(Data to use begins)
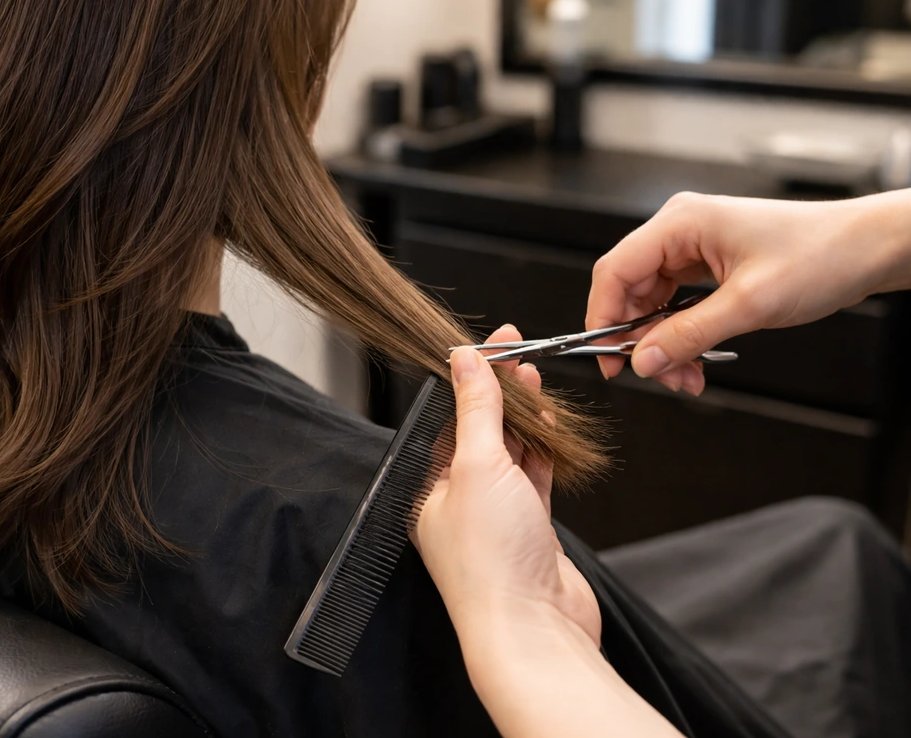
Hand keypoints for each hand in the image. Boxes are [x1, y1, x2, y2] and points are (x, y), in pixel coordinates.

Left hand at [412, 325, 600, 647]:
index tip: (492, 345)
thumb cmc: (492, 563)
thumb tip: (465, 360)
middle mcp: (456, 502)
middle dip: (498, 392)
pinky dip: (541, 450)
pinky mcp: (529, 529)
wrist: (534, 629)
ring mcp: (495, 516)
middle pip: (477, 432)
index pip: (446, 419)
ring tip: (533, 378)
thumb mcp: (477, 465)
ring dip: (522, 417)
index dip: (470, 378)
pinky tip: (548, 425)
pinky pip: (532, 478)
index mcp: (426, 489)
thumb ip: (475, 409)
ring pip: (508, 452)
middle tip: (517, 351)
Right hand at [587, 189, 910, 394]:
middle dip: (640, 340)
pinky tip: (694, 360)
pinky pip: (674, 306)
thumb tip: (641, 361)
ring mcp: (692, 248)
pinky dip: (680, 337)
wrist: (868, 249)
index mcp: (680, 222)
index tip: (607, 359)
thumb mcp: (749, 305)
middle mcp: (679, 231)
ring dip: (662, 345)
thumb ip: (688, 335)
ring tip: (686, 376)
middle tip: (659, 376)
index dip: (603, 318)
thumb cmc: (821, 255)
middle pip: (629, 291)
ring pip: (651, 304)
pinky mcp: (706, 265)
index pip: (615, 271)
(Data to use ends)
Copy the listing word for word, excluding its pictures.

Task solution:
Hand keypoints for each hand in the image. Boxes are [x1, y1, x2, y2] and points are (x, y), in pixel coordinates.

Left hand at [412, 325, 600, 647]:
index tip: (492, 345)
thumb cmc: (492, 563)
thumb tip: (465, 360)
middle mcp: (456, 502)
middle dip: (498, 392)
pinky dip: (541, 450)
pinky mcp: (529, 529)
wrist: (534, 629)
ring mcp: (495, 516)
middle pip: (477, 432)
index pip: (446, 419)
ring tip: (533, 378)
thumb mcp: (477, 465)
ring dip: (522, 417)
index dip: (470, 378)
pinky tip: (548, 425)
pinky pip: (532, 478)
index mcp: (426, 489)
thumb ip: (475, 409)
ring pip: (508, 452)
middle tip: (517, 351)
Right hand at [587, 189, 910, 394]:
middle dip: (640, 340)
pinky tip: (694, 360)
pinky pip: (674, 306)
thumb tip: (641, 361)
ring mcp: (692, 248)
pinky dip: (680, 337)
wrist: (868, 249)
index mcp: (680, 222)
index tip: (607, 359)
thumb mcp: (749, 305)
middle mcp: (679, 231)
ring dip: (662, 345)
thumb ip: (688, 335)
ring tip: (686, 376)
middle tip: (659, 376)
index dip: (603, 318)
thumb cmc: (821, 255)
middle pip: (629, 291)
ring pip: (651, 304)
pinky mcp: (706, 265)
index pip: (615, 271)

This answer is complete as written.